Указание bridge1 в тегированных портах необходимо для получения ip-адреса на данном устройстве. Так же необходимо добавить DHCP-клиент на sub-интерфейсе, для этого в разделе IP->DHCP-client создается новый клиент (Рис.47.8).

Подобная настройка необходима для того, чтобы работа с VLAN происходила не глобально на бридже, а на тех портах, на которых было разрешение.

Для проверки можно как проверить полученный адрес на устройстве (Рис. 47.10), так и пропинговать устройство (Рис. 47.11).

В случаях, когда возникает необходимость настроить интерфейсы, что будут принадлежать к нужному VLAN, необходимо в разделе bridge назначить конкретному интерфейсу конкретный VLAN (Рис. 47.12)

В итоге, все устройства, подключенные к интерфейсу wlan1, автоматически будут попадать в необходимую сеть.
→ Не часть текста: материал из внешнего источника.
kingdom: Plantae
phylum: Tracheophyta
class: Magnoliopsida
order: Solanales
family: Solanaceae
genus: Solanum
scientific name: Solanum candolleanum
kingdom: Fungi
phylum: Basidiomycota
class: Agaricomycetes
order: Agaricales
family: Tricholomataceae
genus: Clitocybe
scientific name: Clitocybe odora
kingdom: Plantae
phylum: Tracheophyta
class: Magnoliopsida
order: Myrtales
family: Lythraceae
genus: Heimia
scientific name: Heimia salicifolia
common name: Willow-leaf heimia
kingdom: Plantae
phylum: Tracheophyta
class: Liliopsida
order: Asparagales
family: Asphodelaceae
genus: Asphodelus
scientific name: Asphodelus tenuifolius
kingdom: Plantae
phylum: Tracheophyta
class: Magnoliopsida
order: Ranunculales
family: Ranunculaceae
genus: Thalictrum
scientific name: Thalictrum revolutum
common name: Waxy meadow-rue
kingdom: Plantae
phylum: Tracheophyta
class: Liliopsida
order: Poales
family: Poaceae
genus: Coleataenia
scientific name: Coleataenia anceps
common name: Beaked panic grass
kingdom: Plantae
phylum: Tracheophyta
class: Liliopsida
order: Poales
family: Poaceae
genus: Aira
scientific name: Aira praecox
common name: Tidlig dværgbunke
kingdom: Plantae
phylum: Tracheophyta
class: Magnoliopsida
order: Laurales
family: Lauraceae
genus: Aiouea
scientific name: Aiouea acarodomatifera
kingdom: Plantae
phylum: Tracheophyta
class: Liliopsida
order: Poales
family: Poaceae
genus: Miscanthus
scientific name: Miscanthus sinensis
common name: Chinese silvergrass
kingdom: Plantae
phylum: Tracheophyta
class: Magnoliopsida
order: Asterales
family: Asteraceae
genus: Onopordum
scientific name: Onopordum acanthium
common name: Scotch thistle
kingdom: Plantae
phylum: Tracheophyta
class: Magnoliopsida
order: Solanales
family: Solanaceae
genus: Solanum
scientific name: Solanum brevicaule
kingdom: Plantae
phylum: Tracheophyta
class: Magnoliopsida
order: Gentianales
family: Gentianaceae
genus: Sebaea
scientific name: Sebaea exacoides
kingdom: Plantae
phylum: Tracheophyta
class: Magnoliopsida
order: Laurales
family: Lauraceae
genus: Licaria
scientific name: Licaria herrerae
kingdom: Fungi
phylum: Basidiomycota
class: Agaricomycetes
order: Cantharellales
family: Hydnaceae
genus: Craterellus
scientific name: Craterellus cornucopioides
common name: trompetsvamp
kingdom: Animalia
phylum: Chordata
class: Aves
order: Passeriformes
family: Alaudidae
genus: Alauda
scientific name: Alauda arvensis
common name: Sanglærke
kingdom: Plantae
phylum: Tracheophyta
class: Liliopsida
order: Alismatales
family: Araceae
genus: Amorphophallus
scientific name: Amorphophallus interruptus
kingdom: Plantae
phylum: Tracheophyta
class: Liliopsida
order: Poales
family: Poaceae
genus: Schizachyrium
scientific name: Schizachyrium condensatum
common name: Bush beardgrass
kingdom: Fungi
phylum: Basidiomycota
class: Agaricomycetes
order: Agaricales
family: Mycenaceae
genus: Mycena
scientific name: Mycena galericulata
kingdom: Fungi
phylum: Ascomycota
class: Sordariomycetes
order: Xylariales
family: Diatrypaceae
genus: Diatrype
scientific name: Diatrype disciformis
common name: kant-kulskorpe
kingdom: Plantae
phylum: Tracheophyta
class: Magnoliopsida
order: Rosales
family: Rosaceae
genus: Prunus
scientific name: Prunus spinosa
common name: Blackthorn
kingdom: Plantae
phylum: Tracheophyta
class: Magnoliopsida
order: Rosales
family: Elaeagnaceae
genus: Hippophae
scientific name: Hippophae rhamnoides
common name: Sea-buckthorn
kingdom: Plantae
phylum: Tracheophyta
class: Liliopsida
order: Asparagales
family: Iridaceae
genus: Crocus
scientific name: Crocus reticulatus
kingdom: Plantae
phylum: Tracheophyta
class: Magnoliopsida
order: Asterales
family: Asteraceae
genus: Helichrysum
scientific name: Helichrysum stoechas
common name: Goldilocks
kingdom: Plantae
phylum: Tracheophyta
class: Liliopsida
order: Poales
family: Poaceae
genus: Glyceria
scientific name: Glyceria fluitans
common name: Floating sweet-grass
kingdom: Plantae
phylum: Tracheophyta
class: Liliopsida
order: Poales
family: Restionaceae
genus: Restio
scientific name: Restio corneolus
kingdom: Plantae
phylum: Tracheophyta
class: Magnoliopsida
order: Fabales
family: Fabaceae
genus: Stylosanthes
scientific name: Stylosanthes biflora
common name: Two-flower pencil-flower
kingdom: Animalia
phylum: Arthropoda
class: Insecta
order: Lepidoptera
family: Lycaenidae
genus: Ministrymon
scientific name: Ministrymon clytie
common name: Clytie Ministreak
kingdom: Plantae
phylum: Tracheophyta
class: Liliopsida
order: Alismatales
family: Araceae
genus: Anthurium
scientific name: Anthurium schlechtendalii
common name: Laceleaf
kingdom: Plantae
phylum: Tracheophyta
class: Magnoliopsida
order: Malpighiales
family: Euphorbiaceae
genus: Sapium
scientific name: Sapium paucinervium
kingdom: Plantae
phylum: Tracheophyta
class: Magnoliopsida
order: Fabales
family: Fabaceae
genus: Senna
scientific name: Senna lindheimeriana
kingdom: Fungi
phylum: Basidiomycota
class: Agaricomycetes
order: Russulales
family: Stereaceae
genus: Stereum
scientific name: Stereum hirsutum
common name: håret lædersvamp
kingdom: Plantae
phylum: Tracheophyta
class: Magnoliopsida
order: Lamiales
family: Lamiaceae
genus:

Подключенные устройства можно просмотреть на вкладке Bridge -> Hosts, как на первом коммутаторе, так и на втором (Рис. 47.13).

По тому же принципу могут настраиваться гостевые сети.

Итоги

Для настройки VLAN необходимо выполнить несколько шагов:

1. Необходимо разметить порты по принадлежности к тому или иному VLAN (Рис. 47.4).
2. Создание sub-интерфейса VLAN с необходимым VLAN ID на бридже (Рис. 47.5).
3. Добавить ip-адрес в Address List и повесить его на созданный интерфейс (Рис. 47.6), настроить необходимые службы.
4. Включение Bridge VLAN Filtering.

В современной версии RouterOS нет необходимости создавать несколько бриджей для разделения L2 доменов на разделение на разные домены, это делается с помощью VLAN-ов. Так же при создании нескольких бриджей, есть вероятность, что работать аппаратно будет только один, т. е. работа с Hardware Offloading будет возможна только на 1 бридже (актуально для коммутаторов 3й серии).

На этом базовая настройка VLAN в Mikrotik завершена.